• **WORK ITEM**: Reproduce every line of the records below character for character, keeping each line break where it stands.

• **SOURCE INFORMATION**:

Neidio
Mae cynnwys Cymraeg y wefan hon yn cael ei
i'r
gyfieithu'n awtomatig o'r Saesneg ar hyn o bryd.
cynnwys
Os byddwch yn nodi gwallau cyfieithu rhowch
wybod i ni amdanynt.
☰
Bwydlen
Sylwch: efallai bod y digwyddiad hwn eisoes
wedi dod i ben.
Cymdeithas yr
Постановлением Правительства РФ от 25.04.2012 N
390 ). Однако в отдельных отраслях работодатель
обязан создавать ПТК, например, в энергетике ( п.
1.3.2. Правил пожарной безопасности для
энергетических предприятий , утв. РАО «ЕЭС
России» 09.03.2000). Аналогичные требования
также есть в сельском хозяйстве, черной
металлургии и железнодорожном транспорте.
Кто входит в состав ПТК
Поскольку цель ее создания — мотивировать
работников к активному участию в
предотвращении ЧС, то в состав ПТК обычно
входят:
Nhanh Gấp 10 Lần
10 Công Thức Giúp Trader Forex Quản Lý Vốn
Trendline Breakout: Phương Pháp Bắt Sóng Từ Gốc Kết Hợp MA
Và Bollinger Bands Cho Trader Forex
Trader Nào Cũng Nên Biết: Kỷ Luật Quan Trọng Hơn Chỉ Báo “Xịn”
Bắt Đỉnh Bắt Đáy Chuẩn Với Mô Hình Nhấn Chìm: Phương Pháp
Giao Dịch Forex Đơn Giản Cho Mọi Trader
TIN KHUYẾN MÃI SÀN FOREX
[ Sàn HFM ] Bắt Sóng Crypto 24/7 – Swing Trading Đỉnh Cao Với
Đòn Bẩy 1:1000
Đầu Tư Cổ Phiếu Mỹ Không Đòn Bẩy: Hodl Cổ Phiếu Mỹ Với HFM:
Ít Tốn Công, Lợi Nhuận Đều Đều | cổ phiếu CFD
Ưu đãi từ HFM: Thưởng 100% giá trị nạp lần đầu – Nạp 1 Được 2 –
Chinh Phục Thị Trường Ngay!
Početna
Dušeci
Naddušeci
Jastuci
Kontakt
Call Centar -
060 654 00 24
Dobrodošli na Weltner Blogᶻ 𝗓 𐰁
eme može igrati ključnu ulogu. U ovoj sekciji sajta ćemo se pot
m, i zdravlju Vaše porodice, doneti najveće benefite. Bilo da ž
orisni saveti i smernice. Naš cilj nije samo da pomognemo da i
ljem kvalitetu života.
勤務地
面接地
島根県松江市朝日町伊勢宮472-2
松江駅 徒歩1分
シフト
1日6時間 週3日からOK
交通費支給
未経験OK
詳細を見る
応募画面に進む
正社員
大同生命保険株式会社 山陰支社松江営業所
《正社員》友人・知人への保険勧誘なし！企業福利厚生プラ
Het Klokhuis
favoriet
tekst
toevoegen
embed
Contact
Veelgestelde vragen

• **ANSWER SPACE**:
Neidio
Mae cynnwys Cymraeg y wefan hon yn cael ei
i'r
gyfieithu'n awtomatig o'r Saesneg ar hyn o bryd.
cynnwys
Os byddwch yn nodi gwallau cyfieithu rhowch
wybod i ni amdanynt.
☰
Bwydlen
Sylwch: efallai bod y digwyddiad hwn eisoes
wedi dod i ben.
Cymdeithas yr
Постановлением Правительства РФ от 25.04.2012 N
390 ). Однако в отдельных отраслях работодатель
обязан создавать ПТК, например, в энергетике ( п.
1.3.2. Правил пожарной безопасности для
энергетических предприятий , утв. РАО «ЕЭС
России» 09.03.2000). Аналогичные требования
также есть в сельском хозяйстве, черной
металлургии и железнодорожном транспорте.
Кто входит в состав ПТК
Поскольку цель ее создания — мотивировать
работников к активному участию в
предотвращении ЧС, то в состав ПТК обычно
входят:
Nhanh Gấp 10 Lần
10 Công Thức Giúp Trader Forex Quản Lý Vốn
Trendline Breakout: Phương Pháp Bắt Sóng Từ Gốc Kết Hợp MA
Và Bollinger Bands Cho Trader Forex
Trader Nào Cũng Nên Biết: Kỷ Luật Quan Trọng Hơn Chỉ Báo “Xịn”
Bắt Đỉnh Bắt Đáy Chuẩn Với Mô Hình Nhấn Chìm: Phương Pháp
Giao Dịch Forex Đơn Giản Cho Mọi Trader
TIN KHUYẾN MÃI SÀN FOREX
[ Sàn HFM ] Bắt Sóng Crypto 24/7 – Swing Trading Đỉnh Cao Với
Đòn Bẩy 1:1000
Đầu Tư Cổ Phiếu Mỹ Không Đòn Bẩy: Hodl Cổ Phiếu Mỹ Với HFM:
Ít Tốn Công, Lợi Nhuận Đều Đều | cổ phiếu CFD
Ưu đãi từ HFM: Thưởng 100% giá trị nạp lần đầu – Nạp 1 Được 2 –
Chinh Phục Thị Trường Ngay!
Početna
Dušeci
Naddušeci
Jastuci
Kontakt
Call Centar -
060 654 00 24
Dobrodošli na Weltner Blogᶻ 𝗓 𐰁
eme može igrati ključnu ulogu. U ovoj sekciji sajta ćemo se pot
m, i zdravlju Vaše porodice, doneti najveće benefite. Bilo da ž
orisni saveti i smernice. Naš cilj nije samo da pomognemo da i
ljem kvalitetu života.
勤務地
面接地
島根県松江市朝日町伊勢宮472-2
松江駅 徒歩1分
シフト
1日6時間 週3日からOK
交通費支給
未経験OK
詳細を見る
応募画面に進む
正社員
大同生命保険株式会社 山陰支社松江営業所
《正社員》友人・知人への保険勧誘なし！企業福利厚生プラ
Het Klokhuis
favoriet
tekst
toevoegen
embed
Contact
Veelgestelde vragen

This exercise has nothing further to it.